Admir Sulic arrived at Milan's Malpensa Airport from Singapore on a 6am flight and was detained by police.
The suspected associate, who is not a Singapore national, was arriving on a flight from Singapore and would be detained at Milan airport.
A joint inquiry by Europol, the European anti-crime agency, and national prosecutors has identified about 680 suspicious matches, including qualifying games for the World Cup and European Championships, and for Europe's Champions League.
Italian prosecutors have accused Mr Tan, also known as Dan Tan, of heading an organisation to fix football matches worldwide and Italian police have issued an arrest warrant for him.
Interpol has declined to say if it has declared the Singapore national to be an internationally wanted person.
However, an Italian judicial source said Interpol had pooled together investigations launched by authorities in various countries, including Italy, Germany, Spain and Turkey.
Singapore says he is not wanted there, but that it is working with European authorities investigating the syndicate.

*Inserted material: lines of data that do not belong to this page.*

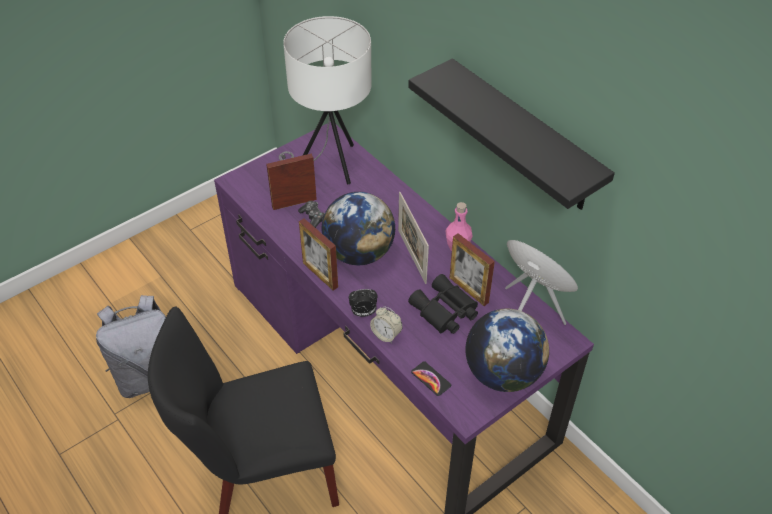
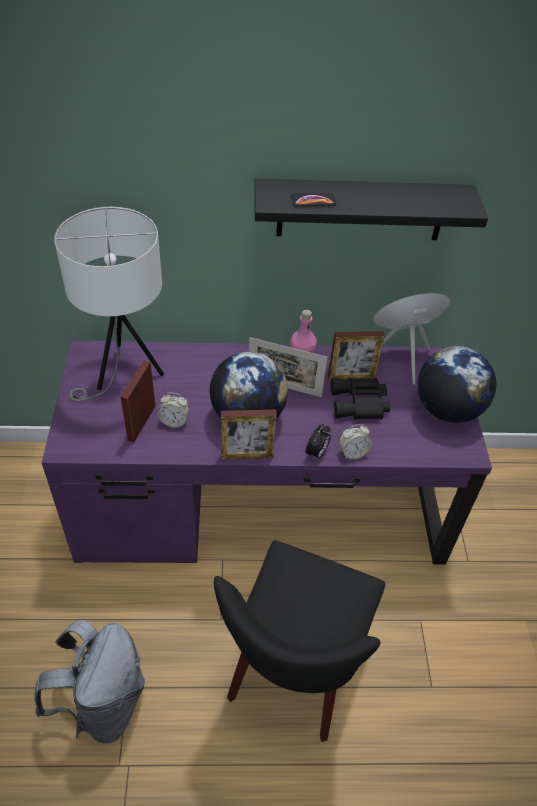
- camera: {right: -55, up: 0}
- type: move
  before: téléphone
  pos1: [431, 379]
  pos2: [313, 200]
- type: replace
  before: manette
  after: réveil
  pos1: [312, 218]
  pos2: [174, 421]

Singapore police said last week it was sending officers to Interpol to assist in the investigation and that the city-state remained "highly committed" in the fight against match-fixing.
The Interpol investigation has shone a spotlight on what experts say is rampant match-fixing in Asia, where lax regulation combined with a huge betting market have made football a prime target for crime syndicates.
Last year, the head of an anti-corruption watchdog estimated that $1 trillion was gambled on sport each year or $3 billion a day, with most coming from Asia and wagered on football matches.